%%
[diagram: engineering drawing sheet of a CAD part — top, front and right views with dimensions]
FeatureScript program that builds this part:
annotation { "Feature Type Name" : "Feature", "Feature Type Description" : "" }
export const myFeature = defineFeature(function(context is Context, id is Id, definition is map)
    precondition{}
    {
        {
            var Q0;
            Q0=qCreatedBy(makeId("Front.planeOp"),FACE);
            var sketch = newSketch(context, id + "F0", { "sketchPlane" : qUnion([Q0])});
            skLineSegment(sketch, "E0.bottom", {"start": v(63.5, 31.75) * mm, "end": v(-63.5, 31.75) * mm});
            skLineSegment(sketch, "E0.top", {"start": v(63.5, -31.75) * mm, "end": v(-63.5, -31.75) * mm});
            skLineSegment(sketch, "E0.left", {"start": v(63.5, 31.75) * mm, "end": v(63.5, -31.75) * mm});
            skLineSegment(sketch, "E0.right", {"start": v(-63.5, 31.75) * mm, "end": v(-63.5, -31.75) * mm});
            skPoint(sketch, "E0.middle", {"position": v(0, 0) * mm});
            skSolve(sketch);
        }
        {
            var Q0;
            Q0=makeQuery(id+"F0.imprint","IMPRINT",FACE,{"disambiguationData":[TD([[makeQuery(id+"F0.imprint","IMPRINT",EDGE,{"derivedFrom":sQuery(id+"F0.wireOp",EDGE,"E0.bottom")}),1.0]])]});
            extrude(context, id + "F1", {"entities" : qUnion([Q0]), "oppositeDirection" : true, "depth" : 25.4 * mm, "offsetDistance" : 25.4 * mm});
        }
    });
%%
▸ What you need to do
Reproduce the entire listing above verbatim, with no changes.

▸ Written answer
[diagram: engineering drawing sheet of a CAD part — top, front and right views with dimensions]
FeatureScript program that builds this part:
annotation { "Feature Type Name" : "Feature", "Feature Type Description" : "" }
export const myFeature = defineFeature(function(context is Context, id is Id, definition is map)
    precondition{}
    {
        {
            var Q0;
            Q0=qCreatedBy(makeId("Front.planeOp"),FACE);
            var sketch = newSketch(context, id + "F0", { "sketchPlane" : qUnion([Q0])});
            skLineSegment(sketch, "E0.bottom", {"start": v(63.5, 31.75) * mm, "end": v(-63.5, 31.75) * mm});
            skLineSegment(sketch, "E0.top", {"start": v(63.5, -31.75) * mm, "end": v(-63.5, -31.75) * mm});
            skLineSegment(sketch, "E0.left", {"start": v(63.5, 31.75) * mm, "end": v(63.5, -31.75) * mm});
            skLineSegment(sketch, "E0.right", {"start": v(-63.5, 31.75) * mm, "end": v(-63.5, -31.75) * mm});
            skPoint(sketch, "E0.middle", {"position": v(0, 0) * mm});
            skSolve(sketch);
        }
        {
            var Q0;
            Q0=makeQuery(id+"F0.imprint","IMPRINT",FACE,{"disambiguationData":[TD([[makeQuery(id+"F0.imprint","IMPRINT",EDGE,{"derivedFrom":sQuery(id+"F0.wireOp",EDGE,"E0.bottom")}),1.0]])]});
            extrude(context, id + "F1", {"entities" : qUnion([Q0]), "oppositeDirection" : true, "depth" : 25.4 * mm, "offsetDistance" : 25.4 * mm});
        }
    });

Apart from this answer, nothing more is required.